Supporting the Arts in Western Massachusetts and Beyond

April 13, 2015

Tchaikovsky’s Sleeping Beauty

Hartford Symphony Orchestra
April 9-12, 2015
by Michael J. Moran

In a program like this HSO concert, which included a symphonic poem, a complete ballet, and a suite from another ballet, it may seem ironic that dancers accompanied the orchestra in the symphonic poem and in the suite, but not in the complete ballet. Thus does unpredictable HSO Maestra Carolyn Kuan tweak the expectations of her audiences with delightful results.

Saint-Saens first set his “Danse Macabre” for voice and piano in 1874 to a poem by Jean Lahor about death as a fiddler leading skeletons in a midnight graveyard dance. While his later orchestral version, which opened this HSO program, features a solo violin, the missing text cries out for expression through ballet. So, Kuan invited Katie Stevinson-Nollet, Artistic Director of Full Force Dance Theatre, to choreograph a dance accompanying the orchestra, and four of her dancers depicted death and three skeletons with aptly ghoulish make-up, costumes, and gestures. The stylized dance ritual eerily enhanced the haunting orchestral account.

Prokofiev’s 1929 ballet “The Prodigal Son” is much less familiar than the biblical story that inspired it, but its ten short movements, lasting just over half an hour, depict the tale with a winning combination of the composer’s youthful brashness and his mature serenity.

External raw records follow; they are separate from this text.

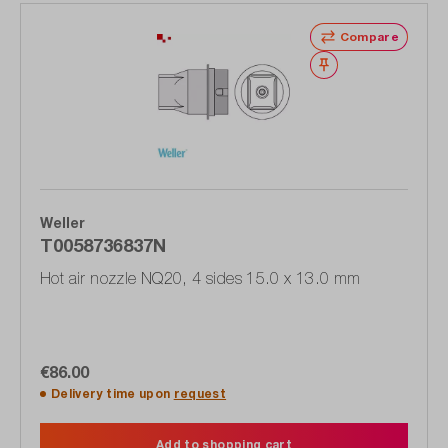
Compare
Wishlist
Weller
T0058736837N
Hot air nozzle NQ20, 4 sides 15.0 x 13.0 mm
€86.00
Delivery time upon
request
Add to shopping cart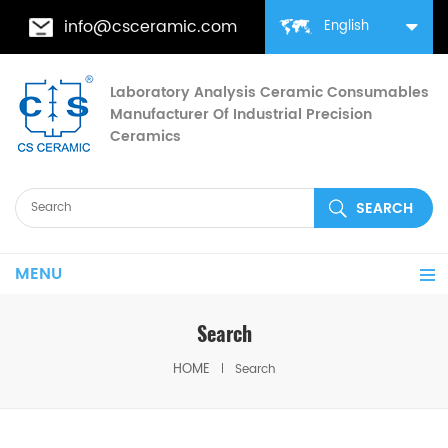
info@csceramic.com
English
Laboratory Analysis Ceramic Consumables
Manufacturer Of Industrial Precision
Ceramics
MENU
Search
HOME
Search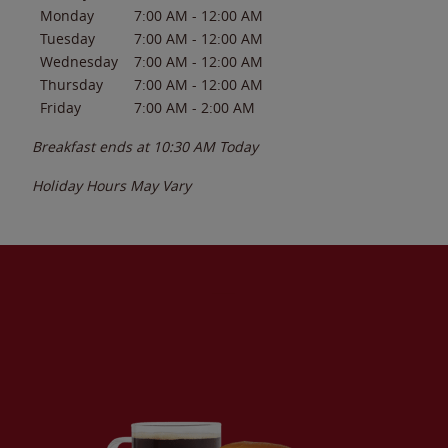
Monday
7:00 AM
-
12:00 AM
Tuesday
7:00 AM
-
12:00 AM
Wednesday
7:00 AM
-
12:00 AM
Thursday
7:00 AM
-
12:00 AM
Friday
7:00 AM
-
2:00 AM
Breakfast ends at
10:30 AM
Today
Holiday Hours May Vary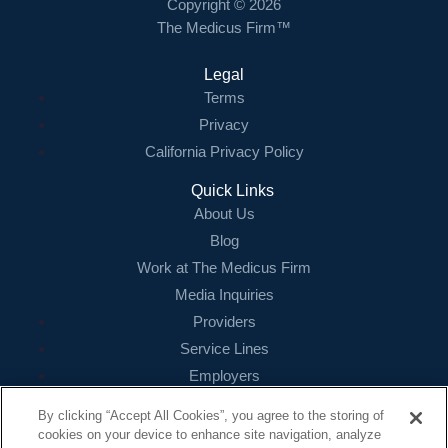
Copyright © 2026
The Medicus Firm™
Legal
Terms
Privacy
California Privacy Policy
Quick Links
About Us
Blog
Work at The Medicus Firm
Media Inquiries
Providers
Service Lines
Employers
References
By clicking “Accept All Cookies”, you agree to the storing of
cookies on your device to enhance site navigation, analyze
Contact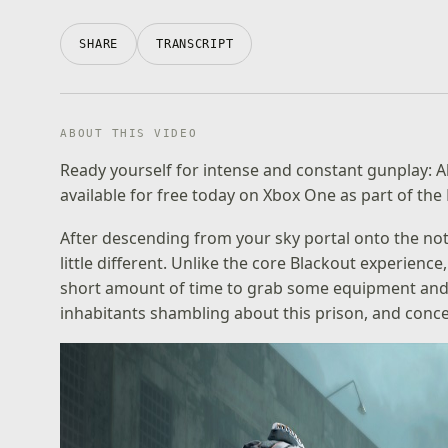
SHARE
TRANSCRIPT
ABOUT THIS VIDEO
Ready yourself for intense and constant gunplay: 
available for free today on Xbox One as part of the
After descending from your sky portal onto the not
little different. Unlike the core Blackout experienc
short amount of time to grab some equipment and
inhabitants shambling about this prison, and con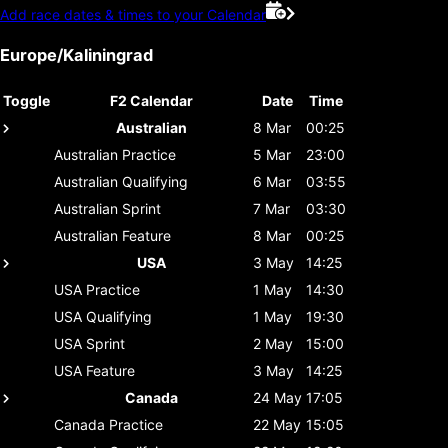
Add race dates & times to your Calendar
Europe/Kaliningrad
Toggle
F2 Calendar
Date
Time
Australian
8 Mar
00:25
Australian
Practice
5 Mar
23:00
Australian
Qualifying
6 Mar
03:55
Australian
Sprint
7 Mar
03:30
Australian
Feature
8 Mar
00:25
USA
3 May
14:25
USA
Practice
1 May
14:30
USA
Qualifying
1 May
19:30
USA
Sprint
2 May
15:00
USA
Feature
3 May
14:25
Canada
24 May
17:05
Canada
Practice
22 May
15:05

Kuan sharpened the edges of the HSO brass during the son’s rowdy adventures and deepened the lush tone of the strings during his seduction by a siren and in his moving return to his father’s home, Prokofiev’s favorite section.

After intermission Kuan jettisoned the preview of Mahler’s fourth symphony (to be performed by the HSO in June) listed in the program for some engaging banter instead with Stevinson-Nollet and her dancers, along with Nutmeg Ballet Conservatory’s Artistic Director Victoria Mazzarelli and Principal Ballet Master Tim Melady and a dozen of their student dancers, and demonstrations by all the dancers.

The orchestral performance of six excerpts from Tchaikovsky’s “Sleeping Beauty” that closed the program was grand and colorful, while the dancing by exquisitely costumed Nutmeg students in three movements was elegant and poised.

Both collaborations further rewarded Kuan’s outreach efforts with a younger, more diverse audience.